[Input data]:

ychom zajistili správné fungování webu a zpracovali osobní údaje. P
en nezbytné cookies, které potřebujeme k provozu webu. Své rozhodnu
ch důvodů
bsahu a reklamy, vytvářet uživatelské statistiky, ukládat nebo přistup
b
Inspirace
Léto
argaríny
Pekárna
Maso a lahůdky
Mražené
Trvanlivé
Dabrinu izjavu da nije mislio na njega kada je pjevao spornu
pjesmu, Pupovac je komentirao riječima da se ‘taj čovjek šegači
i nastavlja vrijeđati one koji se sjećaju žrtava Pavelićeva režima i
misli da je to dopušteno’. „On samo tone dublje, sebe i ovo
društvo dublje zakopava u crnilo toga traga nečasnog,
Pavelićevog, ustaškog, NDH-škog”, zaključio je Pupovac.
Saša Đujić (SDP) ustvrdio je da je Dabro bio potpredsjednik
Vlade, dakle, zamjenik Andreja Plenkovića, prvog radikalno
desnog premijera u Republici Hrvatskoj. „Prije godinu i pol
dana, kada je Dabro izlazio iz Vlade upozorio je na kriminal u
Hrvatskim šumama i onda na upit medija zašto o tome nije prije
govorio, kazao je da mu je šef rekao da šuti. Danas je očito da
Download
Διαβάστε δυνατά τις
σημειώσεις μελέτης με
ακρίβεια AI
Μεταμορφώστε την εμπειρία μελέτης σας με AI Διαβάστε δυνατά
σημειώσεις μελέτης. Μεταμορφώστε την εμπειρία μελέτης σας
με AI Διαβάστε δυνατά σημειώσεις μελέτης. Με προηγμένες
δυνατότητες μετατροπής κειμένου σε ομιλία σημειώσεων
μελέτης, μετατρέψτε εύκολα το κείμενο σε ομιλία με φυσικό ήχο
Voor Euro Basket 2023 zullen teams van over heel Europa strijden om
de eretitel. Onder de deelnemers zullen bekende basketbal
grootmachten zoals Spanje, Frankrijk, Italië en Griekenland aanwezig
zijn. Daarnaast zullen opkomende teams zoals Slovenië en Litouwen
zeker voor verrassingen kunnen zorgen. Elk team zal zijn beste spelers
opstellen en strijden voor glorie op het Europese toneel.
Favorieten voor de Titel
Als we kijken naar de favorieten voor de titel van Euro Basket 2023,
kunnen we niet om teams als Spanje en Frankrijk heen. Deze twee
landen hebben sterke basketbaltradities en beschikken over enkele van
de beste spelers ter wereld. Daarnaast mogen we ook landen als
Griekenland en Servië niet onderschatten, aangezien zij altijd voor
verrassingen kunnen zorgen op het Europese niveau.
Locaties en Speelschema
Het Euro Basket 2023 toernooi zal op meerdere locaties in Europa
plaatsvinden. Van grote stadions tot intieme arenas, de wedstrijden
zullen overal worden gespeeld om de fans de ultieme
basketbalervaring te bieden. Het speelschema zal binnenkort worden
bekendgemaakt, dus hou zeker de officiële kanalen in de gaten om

[Problem to solve]:
Select every line above that contains the word "spelers". Case counts.

[Solution to this task]:
zeker voor verrassingen kunnen zorgen. Elk team zal zijn beste spelers
de beste spelers ter wereld. Daarnaast mogen we ook landen als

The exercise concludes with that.